During the war, Robert E. Lee came to represent the Confederacy and in the few years given to him after the war, he continued this ideological dominance. After his death, he grew to mythic proportions, some writers citing him as Christ-like in his sacrifice for the Confederacy.

Even today, Lee remains a core figure in neo-Confederate thought, and even most non-ideological Civil War buffs unquestioningly accept the mythology about him.

His modern image among professional historians, once reflective of this adulation, is now much less one-sided. Battle historians and biographers give him his just due, but they are much more objectively critical of his performance in the war.

Civil War historiography has come a long way from the days of Douglas Southall Freeman who concluded that, in Lee, “there is no inconsistency to be explained, no enigma to be solved.” Lee was what he seemed to be — an individual of unblemished perfection, worthy of total emulation.

The book under review, while maintaining Lee’s aura, exemplifies the new more critical tone toward him. The author demonstrates in great detail that Lee was hardly uncomplicated and perfect, that, in fact, to argue that way is not only to do harm to history but also to Lee.

Elizabeth Brown Pryor is a foreign service officer who has done prodigious research on Lee’s life. The resulting book is a combination of elegantly written biographical style with the presentation, at the beginning of each chapter, of one of the Lee letters recently discovered in a Richmond bank. [See July 2007 news story]

Pryor argues that she wants the reader to understand Lee through a personal reading of these letters, but she utilizes them and many other sources to tell the reader just how complicated a human being she believes Lee really was.

This is not a book of military history or even a book primarily about the Civil War. Pryor delves deeply into issues that affected Lee throughout his entire life, using them to provide insight into his person.

Devotees of Lee will not always appreciate her puncturing of many cherished myths about Lee, but they will appreciate the mild tone she uses to explain Lee’s human foibles.

To cite only a few examples, Pryor points out that Lee’s long-trumpeted religious zeal did not cause him to join a church until later in his life and only at the same time that his daughters were taking that step.
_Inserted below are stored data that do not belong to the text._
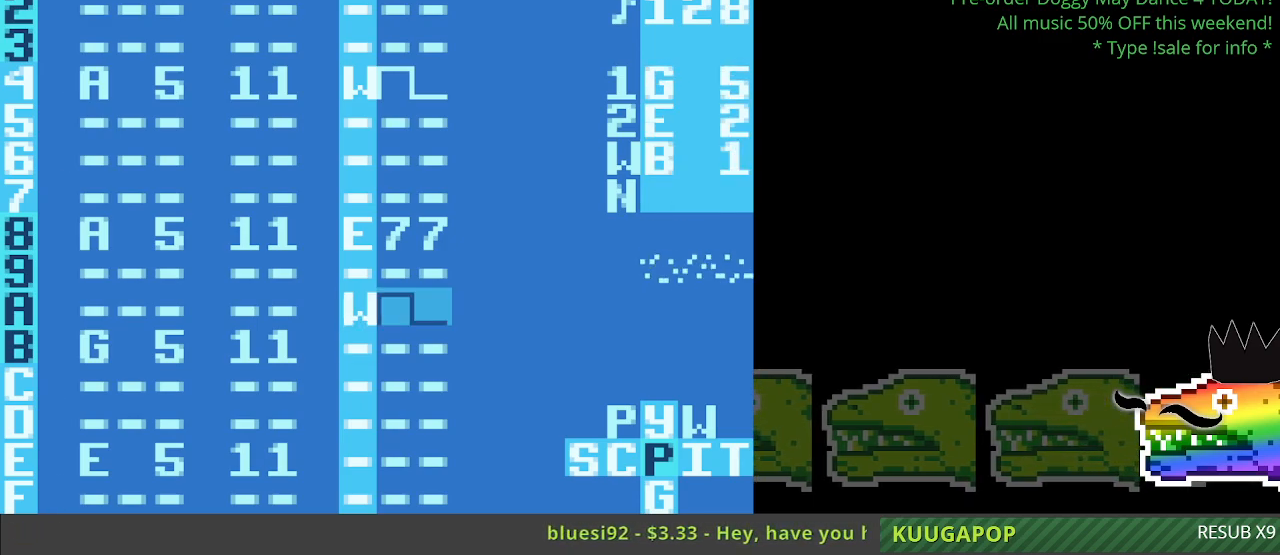
{"buttons": [], "events": []}
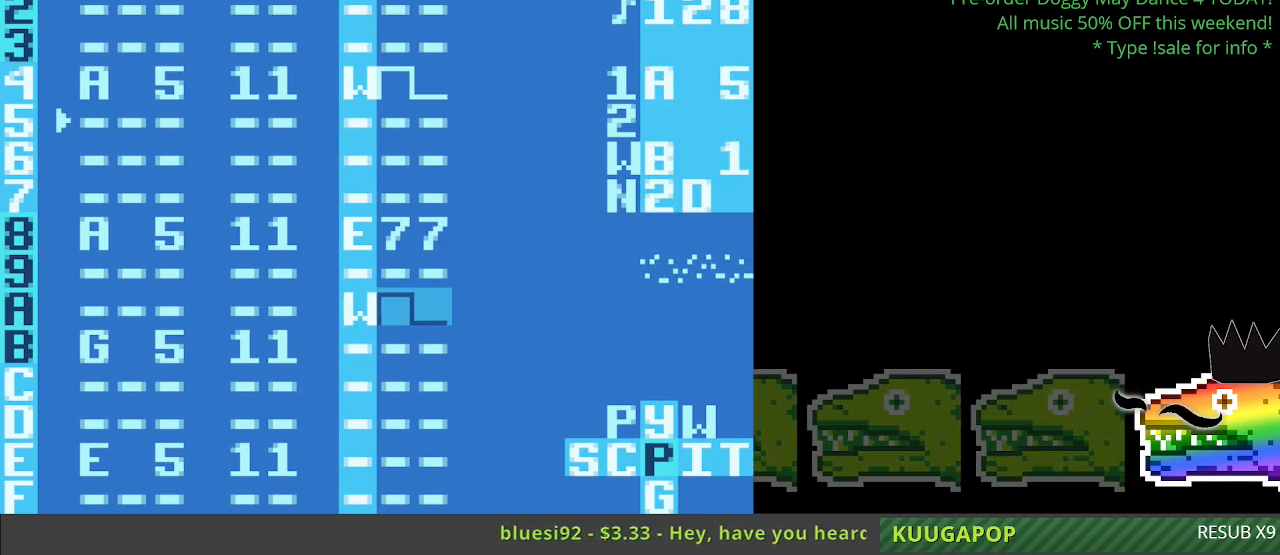
{"buttons": [], "events": []}
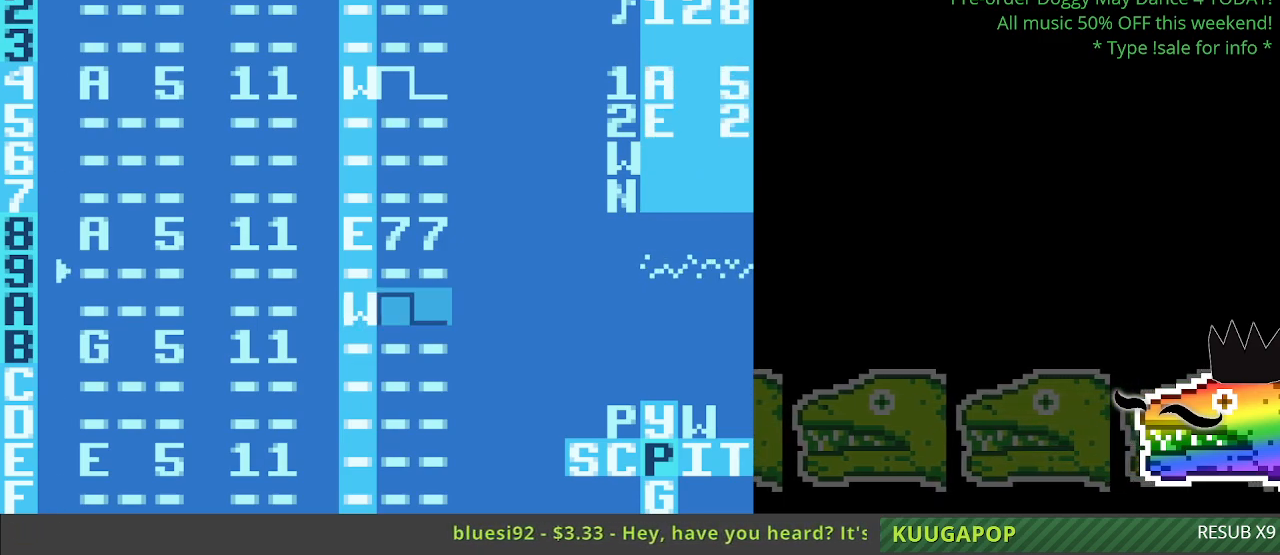
{"buttons": ["A"], "events": [[317, "A", "down"]]}
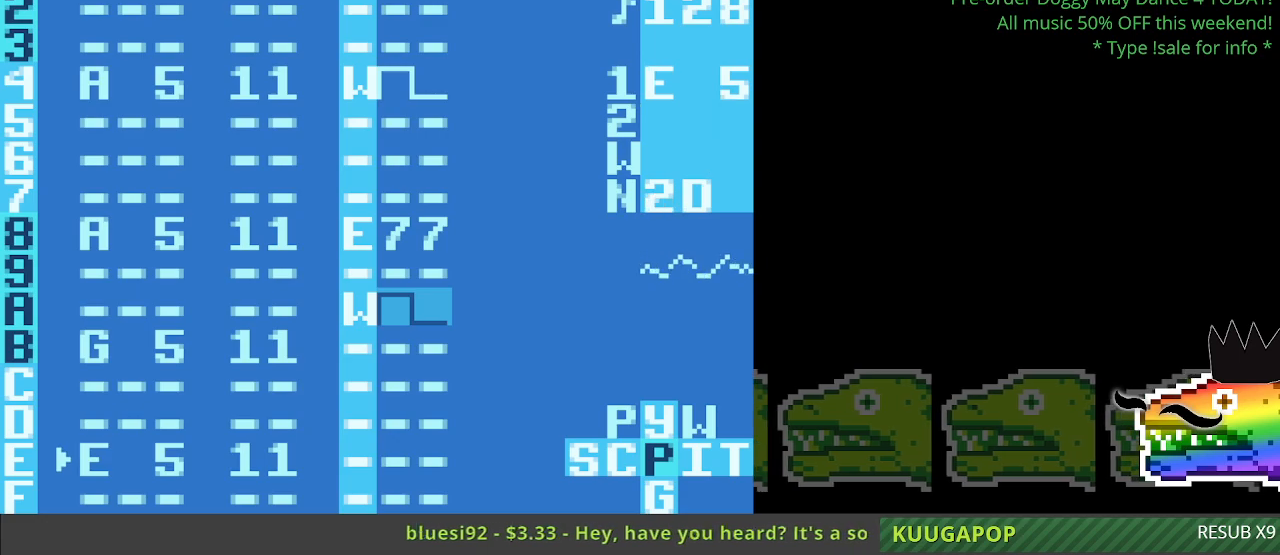
{"buttons": [], "events": [[400, "A", "up"]]}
His sexually explicit letters to young women went beyond what most other men would dare express. His decision to support Virginia rather than remain with the Union was hardly his only choice. Many Virginians, including members of his own family, fought on the federal side.

Lee’s views about slavery and African Americans were hardly those of someone who opposed the institution and respected black people. Lee did not see slaves as human beings, rather as workers to do, without question, what white masters told them to do. Lee was a hard slave taskmaster, and, when he had the chance to emancipate the slaves of his dead father-in-law, he took the full five years permitted in that relative’s will.

Elizabeth Pryor has not presented new material in this massive work, but she has provided important insight into Lee in such an effective manner that both historians and Civil War buffs will want to read this book.

This is a publication that will have wide influence and continue the movement toward a more objective and critical view of an individual, who, for so long, was uncritically considered beyond criticism.